Rachael Elisabeth Hall

I am so sorry for the suffering you have because you and your daughter are innocent victims of genetics. I, too, am an only child, but wanted my own for just a brief period when I found my soul mate – just too young for it to matter. His parents took him from me and I lost him for 15 years. I got married, like everyone else, but I had my tube station tied 3 months later – at the age of 22. (I didn’t like my first (or second) husband very much.)

My Michael found me again at 31, already well into the suffering brought on by Ehlers Danlos Syndrome. Pain management, lost of injections and even more pain meds (which actually worked decently.)

I didn’t know how devastating Ehlers was when I decided to bypass parenthood. I wish my folks had.

I’m not surprised that your daughter has the same diagnosis, my older of 2 daughters was just put on SSD. Her symptoms were since she turned 15 and not official till last year when she turned 27. The pain has been typically fibromyalgia type pain.

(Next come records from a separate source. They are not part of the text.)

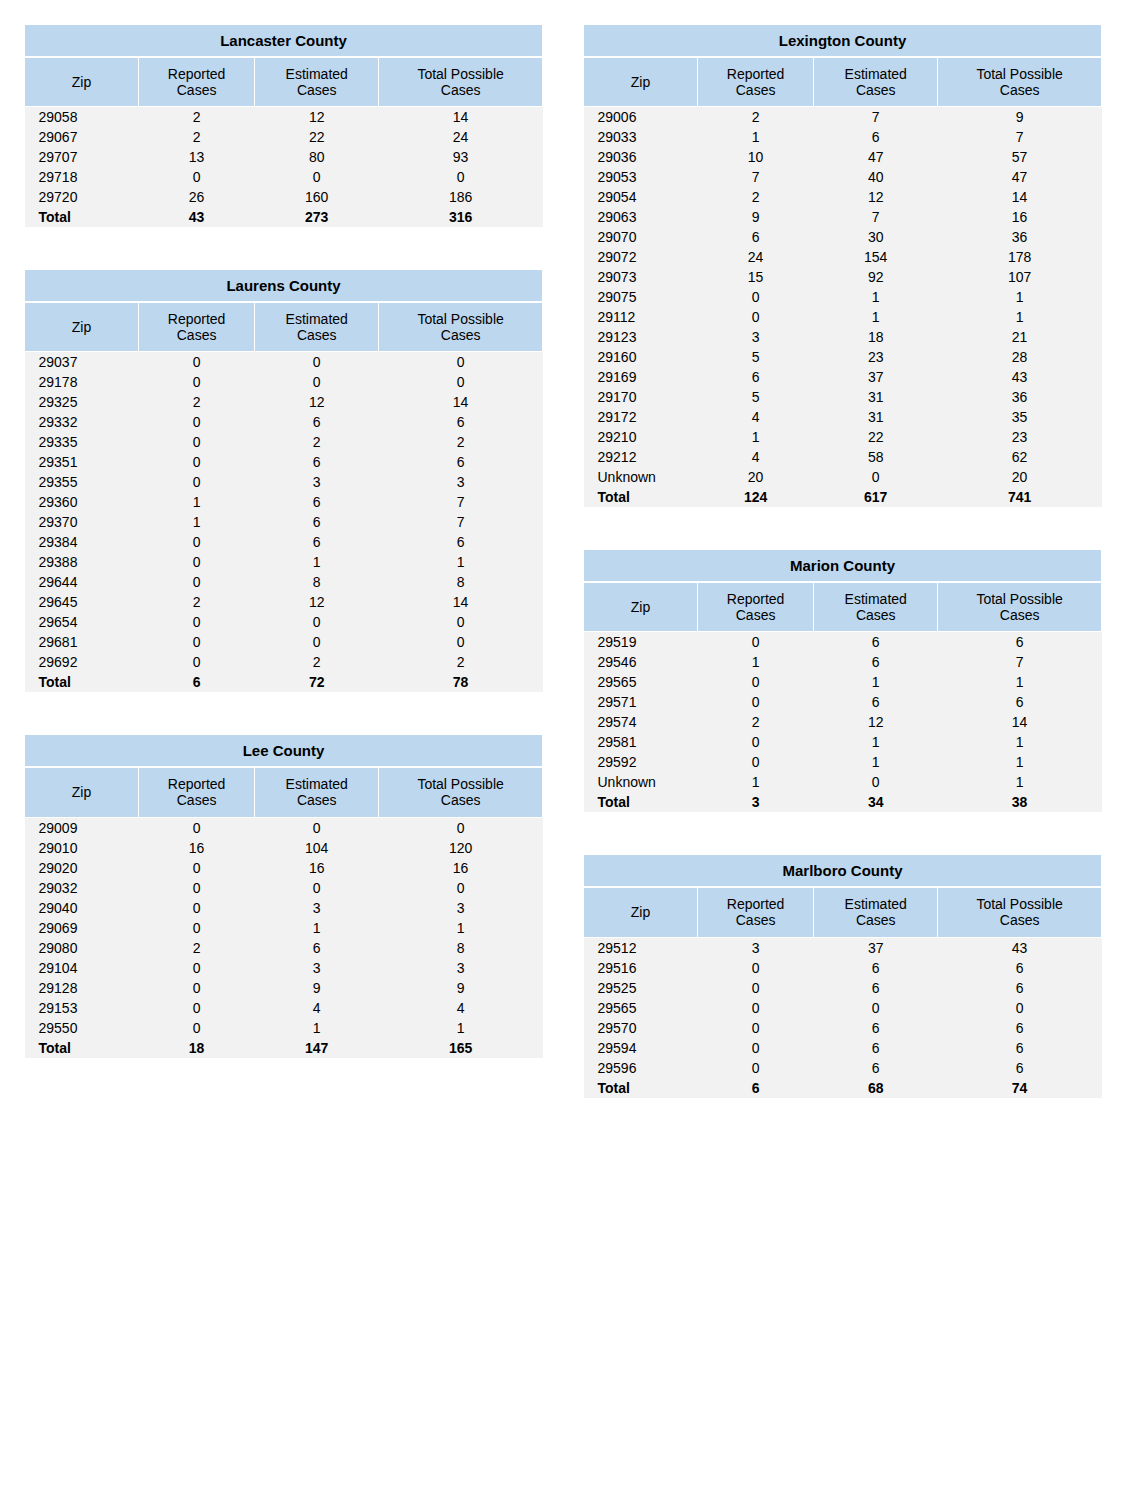Lancaster County
| Zip | Reported Cases | Estimated Cases | Total Possible Cases |
| --- | --- | --- | --- |
| 29058 | 2 | 12 | 14 |
| 29067 | 2 | 22 | 24 |
| 29707 | 13 | 80 | 93 |
| 29718 | 0 | 0 | 0 |
| 29720 | 26 | 160 | 186 |
| Total | 43 | 273 | 316 |
Laurens County
| Zip | Reported Cases | Estimated Cases | Total Possible Cases |
| --- | --- | --- | --- |
| 29037 | 0 | 0 | 0 |
| 29178 | 0 | 0 | 0 |
| 29325 | 2 | 12 | 14 |
| 29332 | 0 | 6 | 6 |
| 29335 | 0 | 2 | 2 |
| 29351 | 0 | 6 | 6 |
| 29355 | 0 | 3 | 3 |
| 29360 | 1 | 6 | 7 |
| 29370 | 1 | 6 | 7 |
| 29384 | 0 | 6 | 6 |
| 29388 | 0 | 1 | 1 |
| 29644 | 0 | 8 | 8 |
| 29645 | 2 | 12 | 14 |
| 29654 | 0 | 0 | 0 |
| 29681 | 0 | 0 | 0 |
| 29692 | 0 | 2 | 2 |
| Total | 6 | 72 | 78 |
Lee County
| Zip | Reported Cases | Estimated Cases | Total Possible Cases |
| --- | --- | --- | --- |
| 29009 | 0 | 0 | 0 |
| 29010 | 16 | 104 | 120 |
| 29020 | 0 | 16 | 16 |
| 29032 | 0 | 0 | 0 |
| 29040 | 0 | 3 | 3 |
| 29069 | 0 | 1 | 1 |
| 29080 | 2 | 6 | 8 |
| 29104 | 0 | 3 | 3 |
| 29128 | 0 | 9 | 9 |
| 29153 | 0 | 4 | 4 |
| 29550 | 0 | 1 | 1 |
| Total | 18 | 147 | 165 |
Lexington County
| Zip | Reported Cases | Estimated Cases | Total Possible Cases |
| --- | --- | --- | --- |
| 29006 | 2 | 7 | 9 |
| 29033 | 1 | 6 | 7 |
| 29036 | 10 | 47 | 57 |
| 29053 | 7 | 40 | 47 |
| 29054 | 2 | 12 | 14 |
| 29063 | 9 | 7 | 16 |
| 29070 | 6 | 30 | 36 |
| 29072 | 24 | 154 | 178 |
| 29073 | 15 | 92 | 107 |
| 29075 | 0 | 1 | 1 |
| 29112 | 0 | 1 | 1 |
| 29123 | 3 | 18 | 21 |
| 29160 | 5 | 23 | 28 |
| 29169 | 6 | 37 | 43 |
| 29170 | 5 | 31 | 36 |
| 29172 | 4 | 31 | 35 |
| 29210 | 1 | 22 | 23 |
| 29212 | 4 | 58 | 62 |
| Unknown | 20 | 0 | 20 |
| Total | 124 | 617 | 741 |
Marion County
| Zip | Reported Cases | Estimated Cases | Total Possible Cases |
| --- | --- | --- | --- |
| 29519 | 0 | 6 | 6 |
| 29546 | 1 | 6 | 7 |
| 29565 | 0 | 1 | 1 |
| 29571 | 0 | 6 | 6 |
| 29574 | 2 | 12 | 14 |
| 29581 | 0 | 1 | 1 |
| 29592 | 0 | 1 | 1 |
| Unknown | 1 | 0 | 1 |
| Total | 3 | 34 | 38 |
Marlboro County
| Zip | Reported Cases | Estimated Cases | Total Possible Cases |
| --- | --- | --- | --- |
| 29512 | 3 | 37 | 43 |
| 29516 | 0 | 6 | 6 |
| 29525 | 0 | 6 | 6 |
| 29565 | 0 | 0 | 0 |
| 29570 | 0 | 6 | 6 |
| 29594 | 0 | 6 | 6 |
| 29596 | 0 | 6 | 6 |
| Total | 6 | 68 | 74 |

I had been diagnosed with the same in 1996, we called it the trash can disease, then, because I was tested for many different ailments,all negative so they were thrown away and we were left with the diagnosis of Fibromyalgia. I truly believe it is a condition I was born with,like arthritis and that she was the one it was passed to. I hope your daughter finds she is like you in many ways, but we never wish that to be the ailments we have lived with all our lives. Maybe a cure is to follow for her and my daughter, now that it is a true diagnosis. Good luck, pain warrior.